The work described above has focused on a straightforward communication model. An interesting question is whether outsourcing issues occur also in other networked scenarios. In the following paper we propose a wireless sensor network outsourcing model: Network deployers open the network to interested clients that would like to query specific locations without leaking their interests. The leaks are not only in terms of the regions of interest but also in terms of client access patterns. We first propose an efficient protocol, SPYC, that ensures full client privacy in settings where the servers providing access to the network are honest-but-curious and whose collaboration does not extend beyond well-defined administrative purposes. Furthermore, we study the same query privacy problem in a setting where servers exhibit malicious behavior or where powerful external attackers have access to sensor network traffic information. In this setting we propose two metrics for quantifying the privacy achieved by a client's query sequence. We then extend SPYC with a suite of practical algorithms, then analyze the privacy and efficiency levels they provide. Our TOSSIM simulations show that the proposed extensions are communication efficient while significantly improving client privacy levels.
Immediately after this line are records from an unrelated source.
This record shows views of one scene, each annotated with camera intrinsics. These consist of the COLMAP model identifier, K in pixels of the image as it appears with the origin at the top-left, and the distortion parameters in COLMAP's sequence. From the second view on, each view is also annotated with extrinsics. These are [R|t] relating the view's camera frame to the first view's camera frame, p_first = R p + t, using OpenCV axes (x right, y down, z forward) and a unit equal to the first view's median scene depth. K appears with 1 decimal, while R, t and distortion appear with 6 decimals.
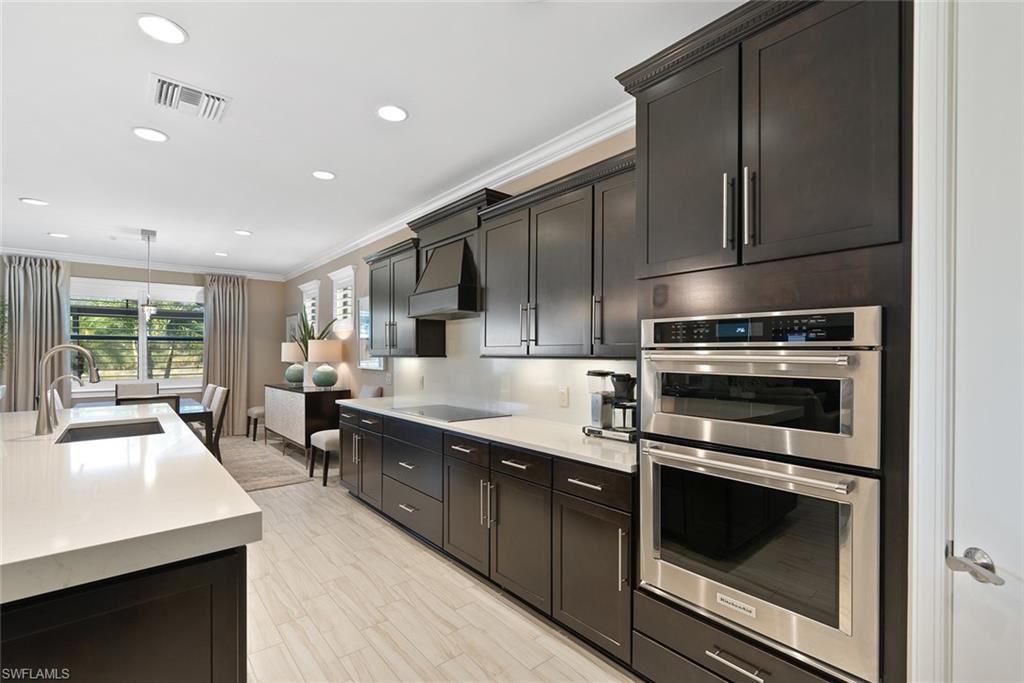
lens RADIAL K [[453.0, 0, 516.5], [0, 453.0, 353.0], [0, 0, 1]] dist [0.002634, -0.001398]
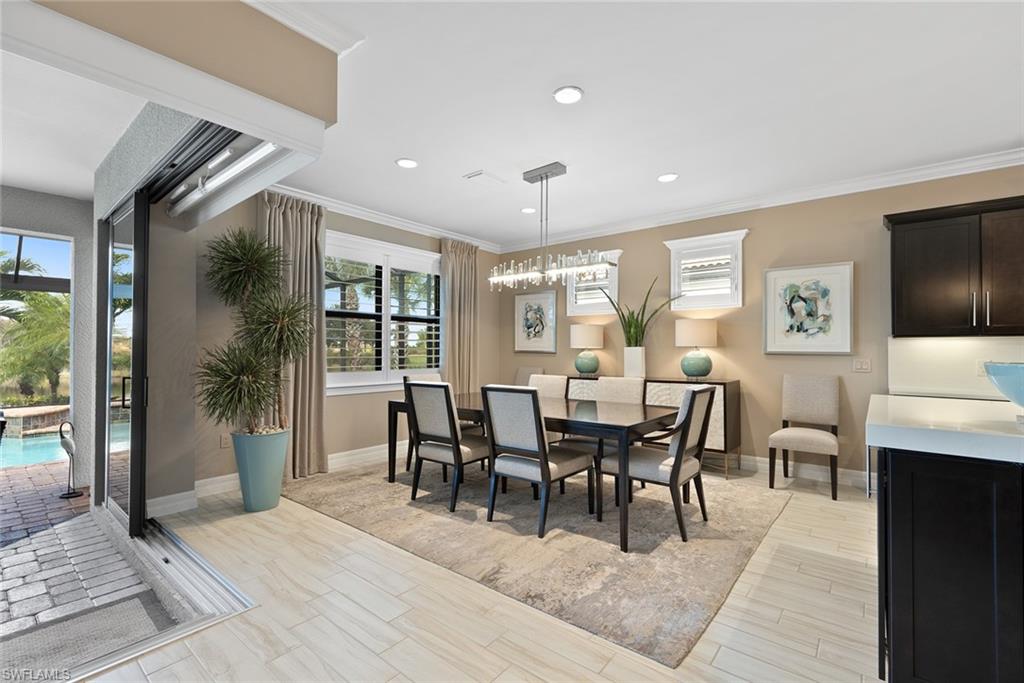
lens RADIAL K [[453.0, 0, 520.1], [0, 453.0, 340.1], [0, 0, 1]] dist [0.002634, -0.001398]
pose [[0.982642, 0.009261, 0.185281, -1.036040], [-0.004551, 0.999656, -0.025829, 0.034495], [-0.185457, 0.024538, 0.982346, 0.300337]]
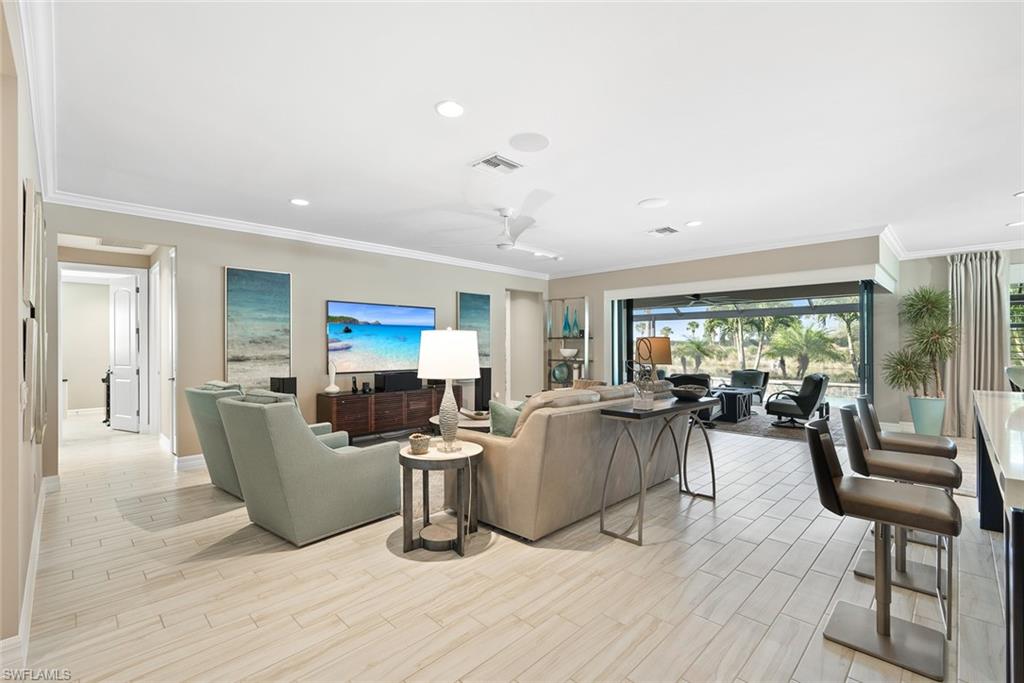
lens RADIAL K [[453.0, 0, 510.1], [0, 453.0, 344.8], [0, 0, 1]] dist [0.002634, -0.001398]
pose [[0.082020, -0.002851, -0.996627, -0.112552], [-0.002663, 0.999992, -0.003080, 0.015283], [0.996627, 0.002907, 0.082011, -0.211672]]
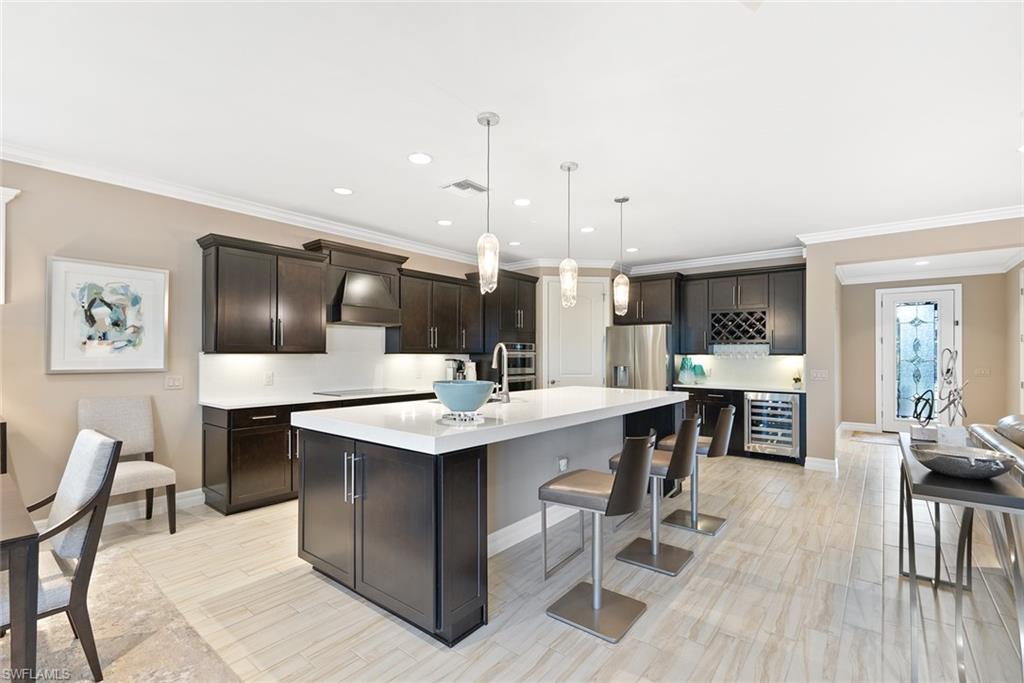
lens RADIAL K [[453.0, 0, 512.5], [0, 453.0, 349.2], [0, 0, 1]] dist [0.002634, -0.001398]
pose [[-0.177165, 0.011571, 0.984113, -1.144751], [0.000603, 0.999932, -0.011648, 0.009297], [-0.984181, -0.001470, -0.177159, 0.558222]]
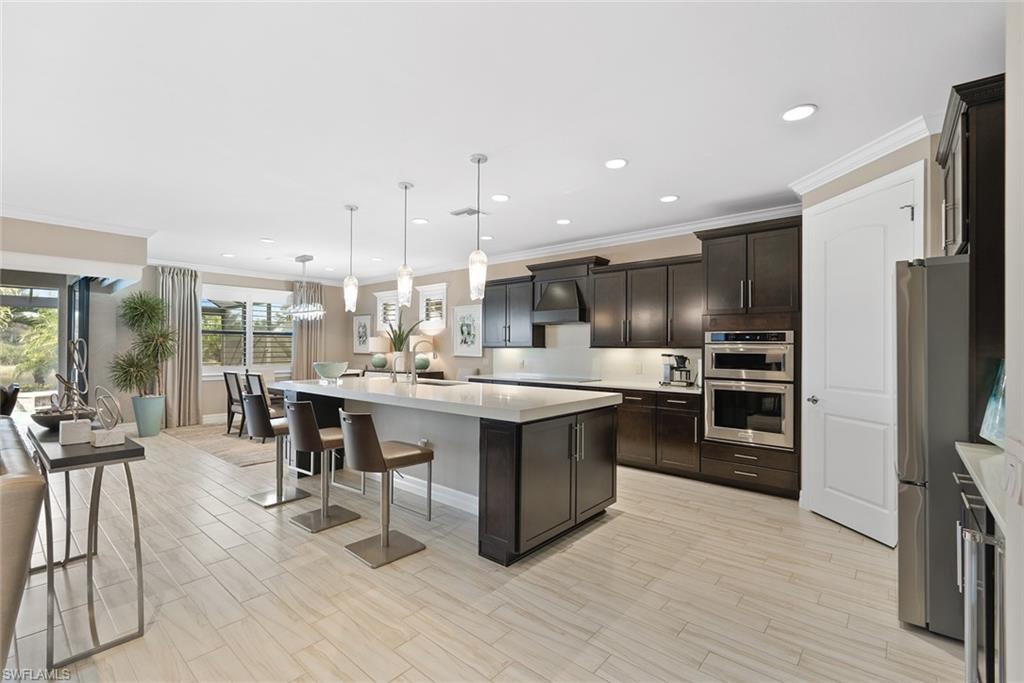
lens RADIAL K [[453.0, 0, 517.8], [0, 453.0, 339.7], [0, 0, 1]] dist [0.002634, -0.001398]
pose [[0.986838, 0.007475, 0.161542, -0.416394], [-0.004529, 0.999817, -0.018597, 0.007872], [-0.161651, 0.017620, 0.986691, -0.470231]]
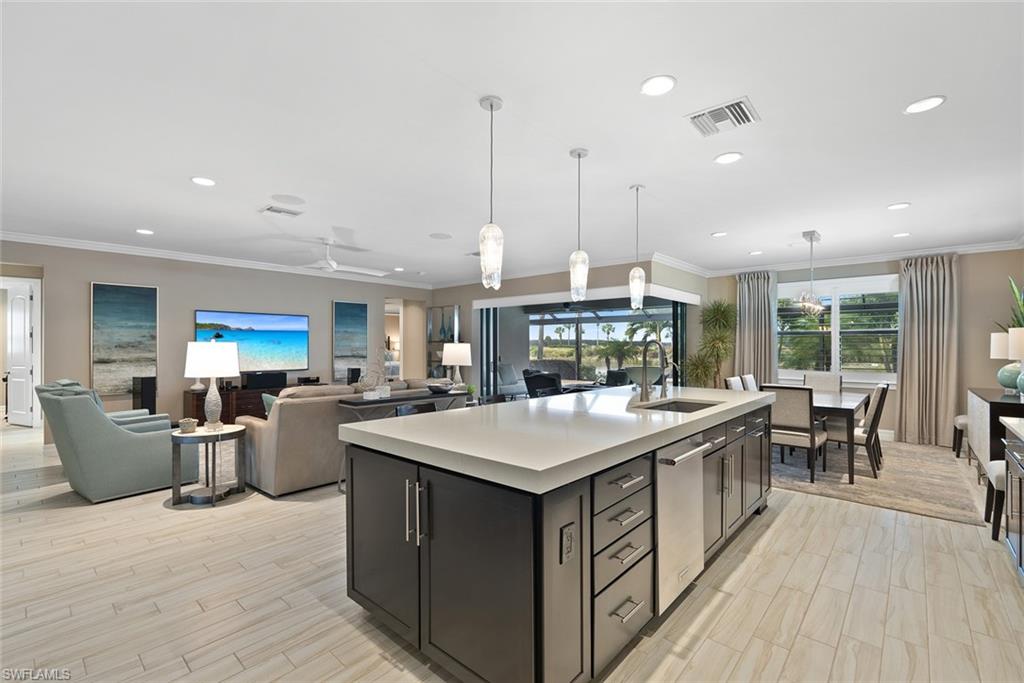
lens RADIAL K [[453.0, 0, 512.0], [0, 453.0, 342.2], [0, 0, 1]] dist [0.002634, -0.001398]
pose [[0.135545, -0.007361, -0.990744, 0.153683], [-0.003563, 0.999962, -0.007917, 0.001344], [0.990765, 0.004603, 0.135514, 0.170466]]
In an outsourced database framework, clients place data management with specialized service providers. In the following paper we investigate privacy for operations more complex than read and write accesses. Specifically, we introduce a mechanism for executing JOIN operations in an outsourced relational database framework with full computational privacy and low overheads -- a first, to the best of our knowledge. We illustrate via a set of relevant instances of JOIN predicates, including: range and equality (e.g., for geographical data), Hamming distance (e.g., for DNA matching) and semantics (i.e., in health-care scenarios -- mapping antibiotics to bacteria). We experimentally evaluate the main overhead components and show they are reasonable. For example, the initial client computation overhead for 100000 data items is around 5 minutes. Moreover, our privacy mechanisms can sustain theoretical throughputs of over 30 million predicate evaluations per second, even for an un-optimized OpenSSL based implementation.